Still, there’s a realization by Gates that more must be done—especially to engage industry more fully in the GRI.
Over the last year and a half Gates and his colleagues have stepped up efforts to meet with industry groups like Petroleum Technology Alliance Canada (PTAC) and Canada’s Oil Sands Innovation Alliance (COSIA) to explore potential collaboration.
“We’ve been carrying out lots of discussion with industry associations and companies to better understand their challenges. We’re learning more about what companies need and how they can deploy our technologies,” Gates says.
This message—and this openness to greater collaboration—is resonating with industry leaders. There’s growing awareness of the university’s research capabilities and a keen interest in developing closer working relationships.
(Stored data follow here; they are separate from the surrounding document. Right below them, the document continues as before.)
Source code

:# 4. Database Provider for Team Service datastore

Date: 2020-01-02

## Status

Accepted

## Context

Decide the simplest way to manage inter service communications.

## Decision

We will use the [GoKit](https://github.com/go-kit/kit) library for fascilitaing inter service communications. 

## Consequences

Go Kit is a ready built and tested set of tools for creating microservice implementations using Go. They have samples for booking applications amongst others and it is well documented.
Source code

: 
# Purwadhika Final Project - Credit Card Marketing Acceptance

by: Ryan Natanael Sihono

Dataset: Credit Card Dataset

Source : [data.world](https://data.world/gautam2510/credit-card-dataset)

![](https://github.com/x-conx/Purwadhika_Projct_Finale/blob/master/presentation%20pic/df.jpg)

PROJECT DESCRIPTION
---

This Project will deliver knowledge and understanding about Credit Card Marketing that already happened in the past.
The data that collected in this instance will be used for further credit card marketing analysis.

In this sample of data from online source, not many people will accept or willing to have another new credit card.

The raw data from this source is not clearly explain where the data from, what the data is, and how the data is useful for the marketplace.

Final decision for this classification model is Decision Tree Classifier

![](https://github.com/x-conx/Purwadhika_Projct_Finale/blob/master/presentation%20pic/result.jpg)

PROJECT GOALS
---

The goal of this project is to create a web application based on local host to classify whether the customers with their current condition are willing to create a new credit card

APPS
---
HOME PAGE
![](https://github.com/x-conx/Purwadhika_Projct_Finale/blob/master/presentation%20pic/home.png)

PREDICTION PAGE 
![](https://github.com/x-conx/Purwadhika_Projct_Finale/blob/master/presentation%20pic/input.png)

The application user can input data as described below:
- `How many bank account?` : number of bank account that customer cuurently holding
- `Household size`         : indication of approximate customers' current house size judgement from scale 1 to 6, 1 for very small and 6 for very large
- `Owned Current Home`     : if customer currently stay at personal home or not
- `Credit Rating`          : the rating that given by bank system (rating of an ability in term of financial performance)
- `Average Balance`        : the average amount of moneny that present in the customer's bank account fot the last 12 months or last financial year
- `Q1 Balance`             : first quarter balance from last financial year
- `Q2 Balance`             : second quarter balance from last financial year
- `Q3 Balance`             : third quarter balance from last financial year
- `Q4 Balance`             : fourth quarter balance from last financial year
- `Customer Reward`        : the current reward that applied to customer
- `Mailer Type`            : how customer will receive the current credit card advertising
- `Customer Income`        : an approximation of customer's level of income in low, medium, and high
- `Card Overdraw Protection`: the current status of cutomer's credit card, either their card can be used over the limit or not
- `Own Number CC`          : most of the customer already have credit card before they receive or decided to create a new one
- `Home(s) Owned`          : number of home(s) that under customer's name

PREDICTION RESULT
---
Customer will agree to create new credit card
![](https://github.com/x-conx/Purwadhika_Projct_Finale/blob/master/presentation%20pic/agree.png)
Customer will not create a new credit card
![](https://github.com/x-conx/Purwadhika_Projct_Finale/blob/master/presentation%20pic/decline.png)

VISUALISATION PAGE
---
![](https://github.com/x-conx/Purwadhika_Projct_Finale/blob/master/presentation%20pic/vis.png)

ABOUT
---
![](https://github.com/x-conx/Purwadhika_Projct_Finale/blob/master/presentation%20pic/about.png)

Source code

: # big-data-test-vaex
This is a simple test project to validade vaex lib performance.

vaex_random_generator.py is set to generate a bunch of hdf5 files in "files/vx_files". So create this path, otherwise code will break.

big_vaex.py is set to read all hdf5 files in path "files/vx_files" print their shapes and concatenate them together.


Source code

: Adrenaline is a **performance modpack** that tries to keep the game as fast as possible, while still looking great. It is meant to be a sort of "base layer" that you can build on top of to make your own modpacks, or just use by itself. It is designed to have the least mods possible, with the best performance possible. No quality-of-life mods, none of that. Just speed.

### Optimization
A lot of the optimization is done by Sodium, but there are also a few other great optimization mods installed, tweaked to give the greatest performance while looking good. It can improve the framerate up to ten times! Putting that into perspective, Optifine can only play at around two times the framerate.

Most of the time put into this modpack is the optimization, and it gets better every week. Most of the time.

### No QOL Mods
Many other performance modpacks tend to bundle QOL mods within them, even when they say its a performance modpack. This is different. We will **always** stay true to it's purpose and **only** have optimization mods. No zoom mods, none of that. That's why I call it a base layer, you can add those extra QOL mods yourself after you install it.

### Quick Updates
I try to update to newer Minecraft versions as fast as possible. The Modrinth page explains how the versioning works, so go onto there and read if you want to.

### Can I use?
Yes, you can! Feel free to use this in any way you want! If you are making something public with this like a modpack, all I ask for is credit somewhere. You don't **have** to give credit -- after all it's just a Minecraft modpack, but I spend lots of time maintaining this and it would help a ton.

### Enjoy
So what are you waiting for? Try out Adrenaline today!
James Dunn of Imperial Oil believes academia and industry can work together to solve environmental challenges. Photo courtesy Imperial.
Last year, for instance, James Dunn, Imperial Oil’s director of sustainable technology integration, helped to organize a visit by GRI students and researchers to Imperial Oil’s Calgary research facility. Here, university staff shared GRI updates and talked science with Imperial’s researchers.
“Initiatives like the GRI are extremely important. They augment industry research and offer up the potential for collaboration. We really need to get university innovators involved in tackling industry problems at the early conceptual stages,” says Dunn, who is also chair of the technology enablement committee for the Clean Resource Innovation Network (CRIN), an industry-led network focused on accelerating technology development across the oil and natural gas sector.
Over at COSIA, the industry alliance has also been taking steps to build closer ties. It’s assigned a senior technical advisor to meet regularly with GRI organizers. It’s also actively supporting Gates in his plans to organize an industry advisory committee, involving COSIA, companies and other agencies, to provide feedback on GRI projects. This committee is expected to begin meeting in the fall of 2020.
Matt McCulloch of COSIA, an oil sands industry alliance focused on collaborative solutions to environmental challenges credits the GRI with aligning academic research with real-world needs. Photo courtesy COSIA.
“University collaboration with industry has been going on for a long time. But what’s particularly important about the GRI is that it is enhancing structured collaboration. It’s aligning the work researchers do with industry priorities,” says Matt McCulloch, COSIA’s director of its GHG environmental priority area.
This growing recognition of the GRI’s importance is welcome news to Gates.
“At the end of the day, we want to have impact—not just in writing papers and producing well-trained students, but in getting industry to pick up our technology development to create lower carbon energy,” Gates says.
To that end, the GRI is certainly well on its way. As this major undertaking evolves to create relevant research and real-world industry solutions, this university is strengthening the impact its researchers will have on our energy future.